§ Text shown:
--
Even the smallest of surgeries are invasive, and in most cases that means restricting how much activity your pet engages in to ensure healing and complete recovery. If a pet moves too much after a surgery, there’s a risk of wounds that don’t heal or heal slowly.
We know that it can be hard emotionally and strategically, to confine your pet, but it is the only way he can get better. Confinement is ‘house-arrest’ or restriction to a limited area in an effort to prevent prolonged physical exertion.
The smaller the dog, the smaller the confinement space. For a large dog, a very small bedroom might be fine (remove furniture that could encourage jumping). A medium sized dog could be kept in a large crate or bathroom and with small or toy breeds confinement to a crate or pet pen is recommended. Also, a high-energy dog will need to be confined to a smaller area than an inactive dog.
Depending on the surgery, your dog might be confined for almost 24 hours per day, perhaps for weeks at a time. This space will become your dog’s world, so do take care to set it up comfortably. If possible, get the crate or pen before it is really needed. Set it up comfortably with bedding, toys, food and water before showing it to your dog. Introduce your dog to the crate / pen gradually (over several days if possible).
--
§ Raw data:
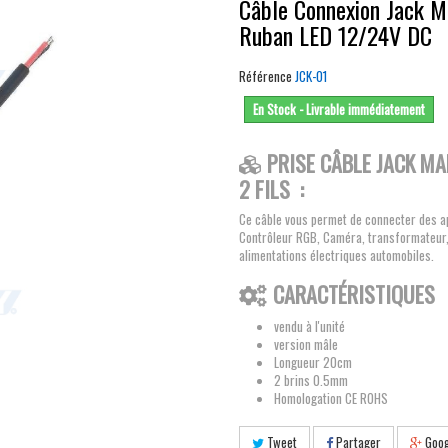
Câble Connexion Jack M
Ruban LED 12/24V DC
Référence
JCK-01
En Stock - Livrable immédiatement
PRISE CÂBLE JACK M
2 FILS :
Ce câble vous permet de connecter des ap
Contrôleur RGB, Caméra, transformateur, .
alimentations électriques automobiles.
CARACTÉRISTIQUES
vendu à l'unité
version mâle
Longueur 20cm
2 brins 0.5mm
Homologation CE ROHS
Tweet
Partager
Goog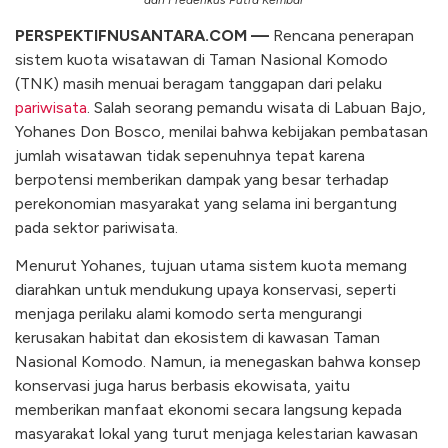
PERSPEKTIFNUSANTARA.COM —
Rencana penerapan
sistem kuota wisatawan di Taman Nasional Komodo
(TNK) masih menuai beragam tanggapan dari pelaku
pariwisata
. Salah seorang pemandu wisata di Labuan Bajo,
Yohanes Don Bosco, menilai bahwa kebijakan pembatasan
jumlah wisatawan tidak sepenuhnya tepat karena
berpotensi memberikan dampak yang besar terhadap
perekonomian masyarakat yang selama ini bergantung
pada sektor pariwisata.
Menurut Yohanes, tujuan utama sistem kuota memang
diarahkan untuk mendukung upaya konservasi, seperti
menjaga perilaku alami komodo serta mengurangi
kerusakan habitat dan ekosistem di kawasan Taman
Nasional Komodo. Namun, ia menegaskan bahwa konsep
konservasi juga harus berbasis ekowisata, yaitu
memberikan manfaat ekonomi secara langsung kepada
masyarakat lokal yang turut menjaga kelestarian kawasan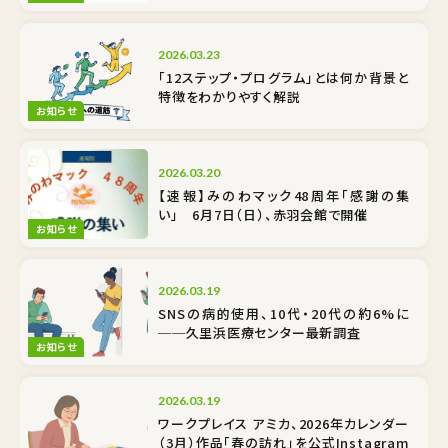
2026.03.23
「12ステップ・プログラム」とは何か――背景と
特徴をわかりやすく解説
お知らせ
2026.03.20
【速報】みのわマック48周年「感謝の集
い」 6月7日（日）、赤羽会館で開催
お知らせ
2026.03.19
SNSの病的使用、10代・20代の約6%に
──久里浜医療センター最新調査
お知らせ
2026.03.19
ワークプレイス アミカ、2026年カレンダー
（3月）作品「春の訪れ」を公式Instagram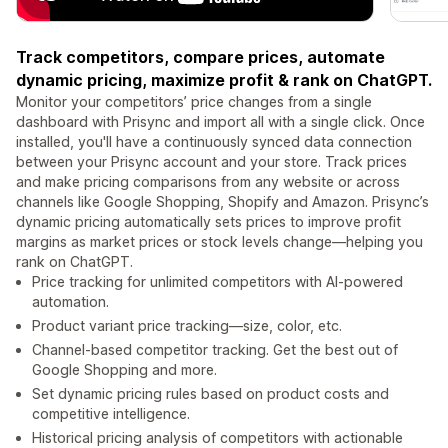
Track competitors, compare prices, automate
dynamic pricing, maximize profit & rank on ChatGPT.
Monitor your competitors’ price changes from a single
dashboard with Prisync and import all with a single click. Once
installed, you'll have a continuously synced data connection
between your Prisync account and your store. Track prices
and make pricing comparisons from any website or across
channels like Google Shopping, Shopify and Amazon. Prisync’s
dynamic pricing automatically sets prices to improve profit
margins as market prices or stock levels change—helping you
rank on ChatGPT.
Price tracking for unlimited competitors with AI-powered
automation.
Product variant price tracking—size, color, etc.
Channel-based competitor tracking. Get the best out of
Google Shopping and more.
Set dynamic pricing rules based on product costs and
competitive intelligence.
Historical pricing analysis of competitors with actionable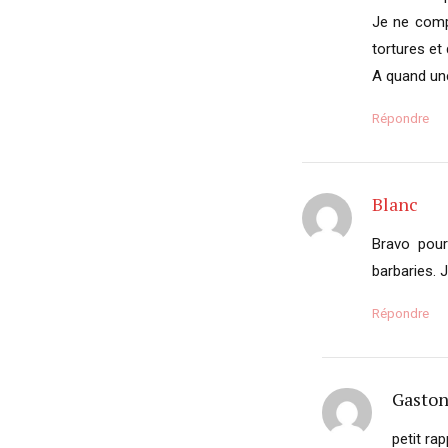
Je ne comp
tortures et
A quand une 
Répondre
Blanc
Bravo pour
barbaries. J
Répondre
Gaston
petit ra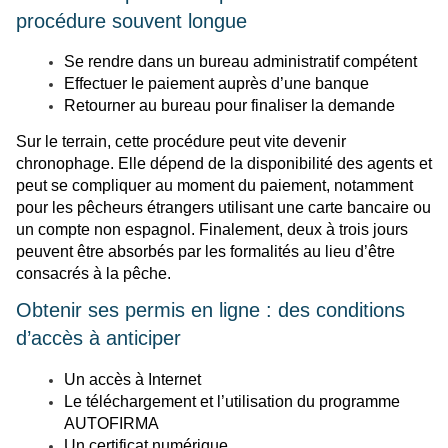
procédure souvent longue
Se rendre dans un bureau administratif compétent
Effectuer le paiement auprès d’une banque
Retourner au bureau pour finaliser la demande
Sur le terrain, cette procédure peut vite devenir
chronophage. Elle dépend de la disponibilité des agents et
peut se compliquer au moment du paiement, notamment
pour les pêcheurs étrangers utilisant une carte bancaire ou
un compte non espagnol. Finalement, deux à trois jours
peuvent être absorbés par les formalités au lieu d’être
consacrés à la pêche.
Obtenir ses permis en ligne : des conditions
d’accès à anticiper
Un accès à Internet
Le téléchargement et l’utilisation du programme
AUTOFIRMA
Un certificat numérique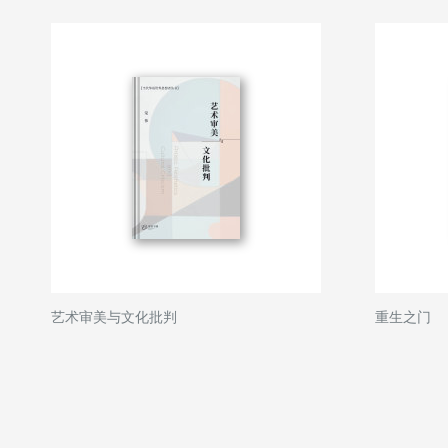
艺术审美与文化批判
重生之门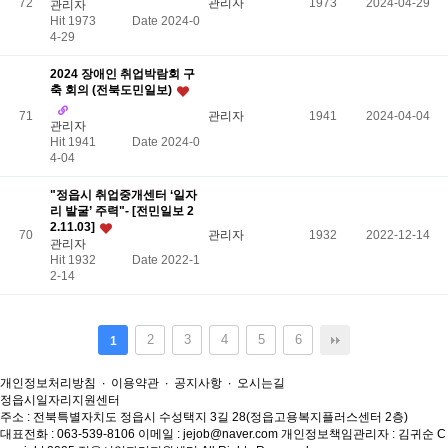
72
관리자
1973
2024-04-29
관리자
Hit 1973
Date 2024-0
4-29
2024 장애인 취업박람회 구
축 회의 (전북도민일보)
71
관리자
1941
2024-04-04
관리자
Hit 1941
Date 2024-0
4-04
"정읍시 취업중개센터 ‘일자
리 발굴’ 주력"- [전민일보 2
2.11.03]
70
관리자
1932
2022-12-14
관리자
Hit 1932
Date 2022-1
2-14
2
3
4
5
6
1
개인정보처리방침
∙
이용약관
∙
공지사항
∙
오시는길
정읍시일자리지원센터
주소 : 전북특별자치도 정읍시 수성택지 3길 28(정읍고용복지플러스센터 2층)
대표전화 : 063-539-8106
이메일 : jejob@naver.com
개인정보책임관리자 : 김귀순
C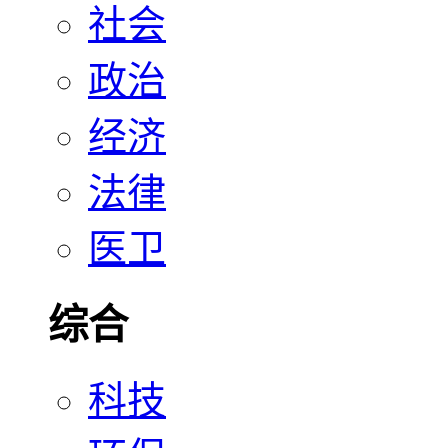
社会
政治
经济
法律
医卫
综合
科技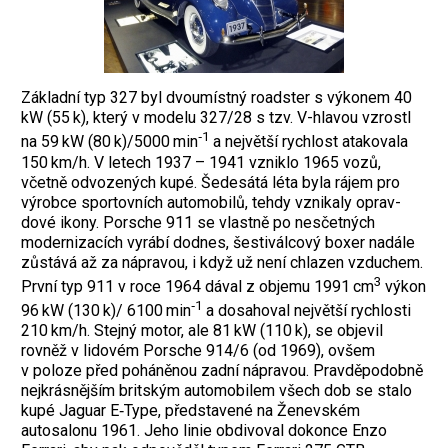
Základní typ 327 byl dvoumístný roadster s výkonem 40
kW (55 k), který v modelu 327/28 s tzv. V-hlavou vzrostl
‑1
na 59 kW (80 k)/5000 min
a největší rychlost atako­vala
150 km/h. V letech 1937 – 1941 vzniklo 1965 vozů,
včetně odvozených kupé. Šedesátá léta byla rájem pro
výrobce sportovních automobilů, tehdy vznikaly oprav­
dové ikony. Porsche 911 se vlastně po nesčetných
modernizacích vyrábí dodnes, šestiválcový boxer nadále
zůstává až za nápravou, i když už není chlazen vzduchem.
3
První typ 911 v roce 1964 dával z objemu 1991 cm
výkon
‑1
96 kW (130 k)/ 6100 min
a dosahoval největší rychlosti
210 km/h. Stejný motor, ale 81 kW (110 k), se objevil
rovněž v lidovém Porsche 914/6 (od 1969), ovšem
v poloze před poháněnou zadní nápravou. Pravděpodobně
nejkrásnějším britským automobilem všech dob se stalo
kupé Jaguar E‑Type, představené na Ženevském
autosalonu 1961. Jeho linie obdivoval dokonce Enzo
--
§ What to work on:
1 > In the text on confining pets after surgery, rewrite the part that opens with the words containing "We know that" and closes with "prolonged physical exertion.", putting "home rest" in place of "house-arrest".
2 > Carry on the text about confining a dog after surgery from its last sentence.

§ Results for each task:
1 >
We know that it can be hard emotionally and strategically, to confine your pet, but it is the only way he can get better. Confinement is ‘home rest’ or restriction to a limited area in an effort to prevent prolonged physical exertion.

2 >
Here are some tips to keep your pet happier and more entertained during confinement – which will hopefully make it a bit easier for you:
- Food-dispensing toys filled with pumpkin or low fat peanut butter are great for cheering up bored dogs, or only give him his favorite plush toy while he is in the pet pen or crate. The right toy(s) can entertain your pet for hours!
- Make ice cube popsicles (without the stick) with low sodium chicken broth in an ice cube tray. Pets love the taste and have to take the time to lick the broth while it melts!
- Keep your other pets in another area (out of site out of mind).
- Keep a radio or TV on for your pet to listen to so he does not feel so isolated.
- Spend lots of time with your pet—snuggling and talking – this can go a long way toward keeping them calm and speeding up recovery.
- Your pet will feel better before his confinement is over. DO NOT let this fool you. Your pet needs to be examined and cleared from your veterinarian before you allow your pet to become active again. This is why rechecks are so important. If a pet is allowed to be active before totally healed, it can cause enough damage that the entire process has to be started over.
Keeping your pet confined:
- Your pet must be kept inside in a clean, dry, area with just enough room where he can lay down, stand and turn comfortably.
- The ideal place to confine your pet is a crate or pet pen. If that is not possible, we recommend a small space in your home, such as a bathroom or laundry room, where he has no risk of injury and no furniture to jump on/off from.
- The crate or pet play pen should be near an active spot in your home, or a large window or sliding door.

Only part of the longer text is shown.